### Textauszug:
Diese Bestimmung wurde in einem deutschen Tötungsverfahren gegen zwei Türken, das zu teilweise lebenslangen Freheitsstrafen führte, verletzt. Die gegen die letztinstanzlichen Urteile geführten Verfassungsbeschwerden hat das Bundesverfassungsgericht nun gutgeheissen. Aus der Pressemitteilung Nr. 99/2006 vom 25. Oktober 2006:
Die 1. Kammer des Zweiten Senats des Bundesverfassungsgerichts hob die angegriffenen Beschlüsse des Bundesgerichtshofs auf, da sie die Beschwerdeführer in ihrem Recht auf ein faires Verfahren (Art. 2 Abs. 1 GG in Verbindung mit dem Rechtsstaatsprinzip) verletzten. Obwohl der Bundesgerichtshof von Verfassungs wegen verpflichtet gewesen sei, die Rechtsprechung des Internationalen Gerichtshofs zum Konsularrechtsübereinkommen zu berücksichtigen, habe er Art. 36 Abs. 1 Buchstabe b Satz 3 WÜK in einer Weise ausgelegt, die derjenigen des Internationalen Gerichtshofs widerspreche. Die Sachen wurden an den Bundesgerichtshof zurückverwiesen. Dieser muss nun klären, welche Folgen sich aus dem Verfassungsverstoß für die strafrechtlichen Verfahren ergeben.
Der Beschluss des Bundesverfassungsgerichts (BVerfG, 2 BvR 2115/01 vom 19.9.2006) ist online.
Anzumerken bleibt, dass das Übereinkommen in der Schweiz seit knapp 40 Jahren in Kraft ist. Bekannt ist die Belehrungspflicht in den meisten Kantonen noch nicht (vgl. meinen früheren Beitrag).

### Daten zur Aufgabe:
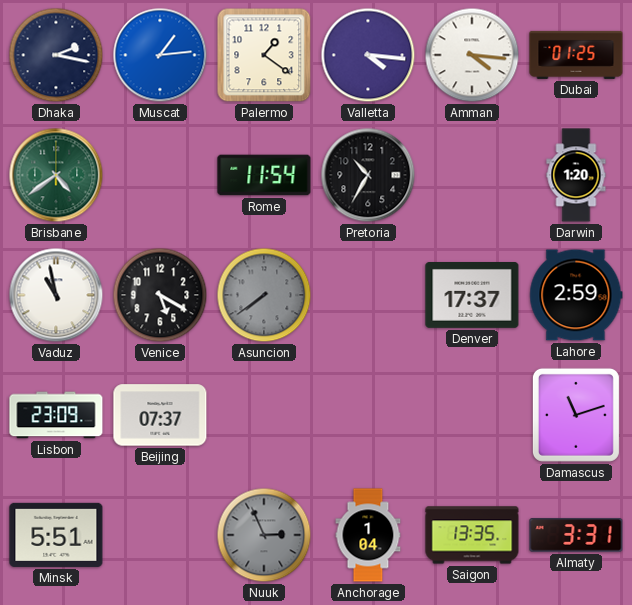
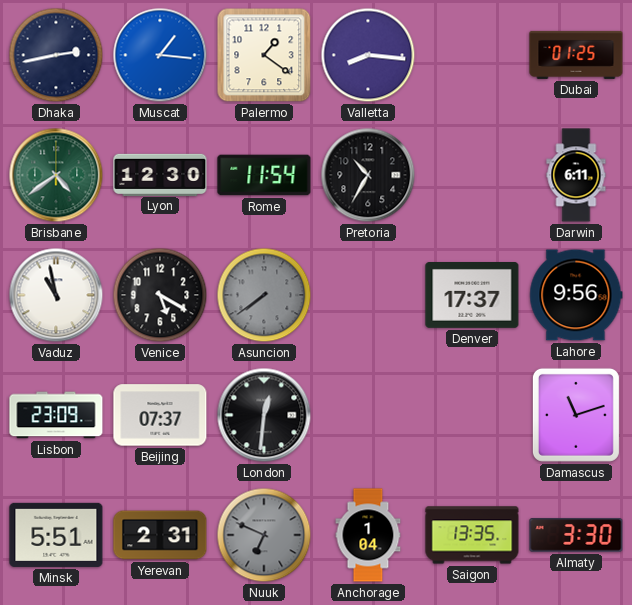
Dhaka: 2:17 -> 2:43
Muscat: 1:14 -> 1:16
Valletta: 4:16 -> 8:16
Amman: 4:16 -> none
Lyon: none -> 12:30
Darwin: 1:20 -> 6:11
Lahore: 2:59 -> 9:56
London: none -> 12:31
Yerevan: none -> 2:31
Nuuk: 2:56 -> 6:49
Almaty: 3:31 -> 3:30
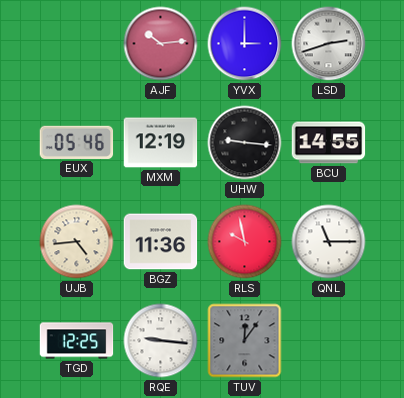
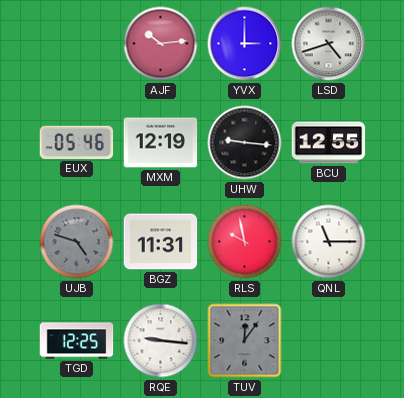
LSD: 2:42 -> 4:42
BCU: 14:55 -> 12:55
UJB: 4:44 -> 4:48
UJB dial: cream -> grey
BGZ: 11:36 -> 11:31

### Aufgabe 1:
Seit wie vielen Jahren ist das Übereinkommen laut dem Textauszug in der Schweiz in Kraft?
### Aufgabe 2:
Gib alle Zeilen aus den Aufzeichnungen geänderter Uhrzeiten wortgetreu wieder und lass die Bilder dabei weg.

### Lösung 1:
Seit knapp 40 Jahren.

### Lösung 2:
Dhaka: 2:17 -> 2:43
Muscat: 1:14 -> 1:16
Valletta: 4:16 -> 8:16
Amman: 4:16 -> none
Lyon: none -> 12:30
Darwin: 1:20 -> 6:11
Lahore: 2:59 -> 9:56
London: none -> 12:31
Yerevan: none -> 2:31
Nuuk: 2:56 -> 6:49
Almaty: 3:31 -> 3:30
LSD: 2:42 -> 4:42
BCU: 14:55 -> 12:55
UJB: 4:44 -> 4:48
UJB dial: cream -> grey
BGZ: 11:36 -> 11:31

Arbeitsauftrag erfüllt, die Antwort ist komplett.